This is part two of a two part blog entrystaff 1 sm

Hiring the Expert

As I stated in Tuesday’s blog (8/28), adding a nurse triage service in my mind can be compared to remodeling a house. You have to have a big wish list vision and keep it in mind. In remodeling our house, my wife and I hired Ralph as our general contractor after interviewing a dozen or so contenders.
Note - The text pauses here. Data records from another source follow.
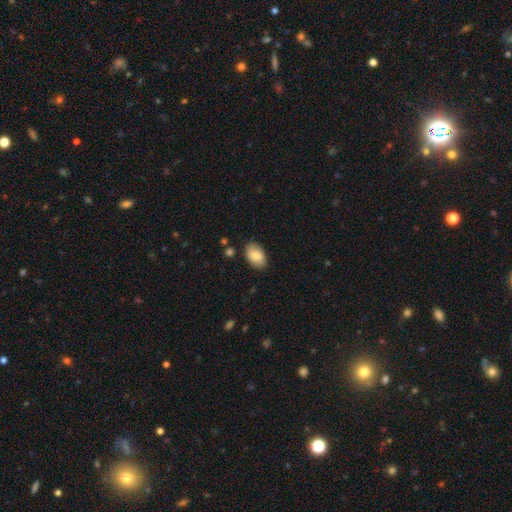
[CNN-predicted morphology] Smooth or featured?
  - smooth: 82% *
  - featured or disk: 11%
  - star or artifact: 6%
How rounded?
  - in between: 92% *
  - round: 6%
  - cigar-shaped: 1%
Merging?
  - none: 81% *
  - minor disturbance: 15%
  - major disturbance: 3%
  - merger: 2%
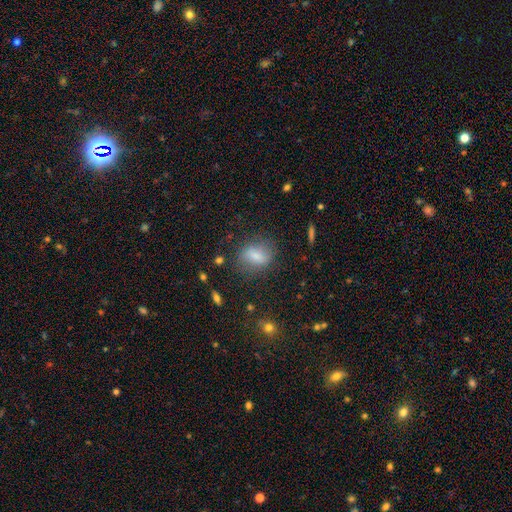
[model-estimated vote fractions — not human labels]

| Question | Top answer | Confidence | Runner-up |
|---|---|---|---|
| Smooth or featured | smooth | 73% | featured or disk (17%) |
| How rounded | in between | 65% | round (32%) |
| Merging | none | 70% | minor disturbance (19%) |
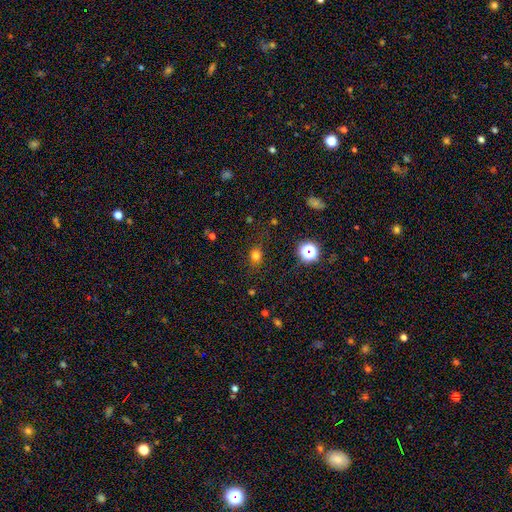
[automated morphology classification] A smooth galaxy with no disk features (73%) that is round (67%).

Vote fractions:
- Smooth or featured? smooth: 73% / star or artifact: 20% / featured or disk: 7%
- How rounded? round: 67% / in between: 32% / cigar-shaped: 1%
- Merging? none: 78% / minor disturbance: 14% / major disturbance: 6% / merger: 2%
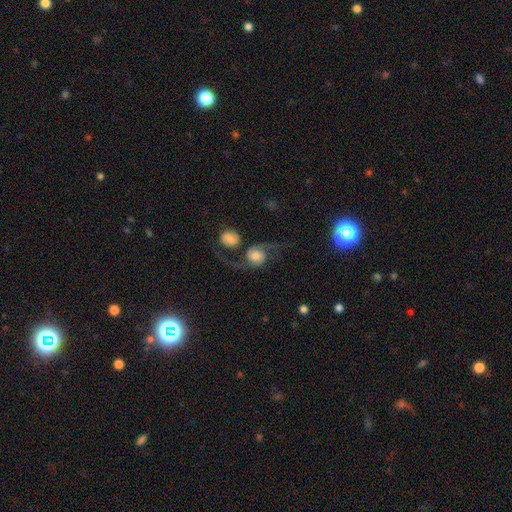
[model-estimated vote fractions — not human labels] A featured or disk galaxy (74%) with no bar (66%), 2 (92%) loose (80%) spiral arms (95%) and a moderate central bulge (38%).

Vote fractions:
- Smooth or featured? featured or disk: 74% / smooth: 19% / star or artifact: 7%
- Edge-on disk? no: 96% / yes: 4%
- Bar? no: 66% / weak: 27% / strong: 7%
- Spiral arms? yes: 95% / no: 5%
- Spiral winding? loose: 80% / medium: 16% / tight: 4%
- Spiral arm count? 2: 92% / 1: 4% / can't tell: 2% / 3: 1% / 4: 1% / more than 4: 1%
- Bulge size? moderate: 38% / large: 25% / small: 21% / dominant: 10% / none: 6%
- Merging? none: 48% / major disturbance: 19% / merger: 19% / minor disturbance: 14%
I classified those general contractors into four categories that can easily be applied to nurse triage service providers.

1. Assume the sale: These contractors showed up at the interview (!) with tools and materials in tow, ready to work. They asked what we wanted to accomplish and where they should start. There was no preplanning and they wanted a commitment and down payment on the spot.

2. Cookie cutter: These plug and play contractors had a pamphlet of their offerings and little flexibility for customization. They could accomplish what we wanted but would need to hire sub-contractors to accomplish it. As such, they could not provide us with a true estimate on overall cost.

3. “We know what’s best”: These contractors looked at the house and told us how they thought our house should be remodeled. Our input was met with reasons why it couldn’t or shouldn’t be done. They followed up their recommendations with reminders of how long they had been in business and inferred that if we didn’t agree with their recommendations, they weren’t the contractor for us.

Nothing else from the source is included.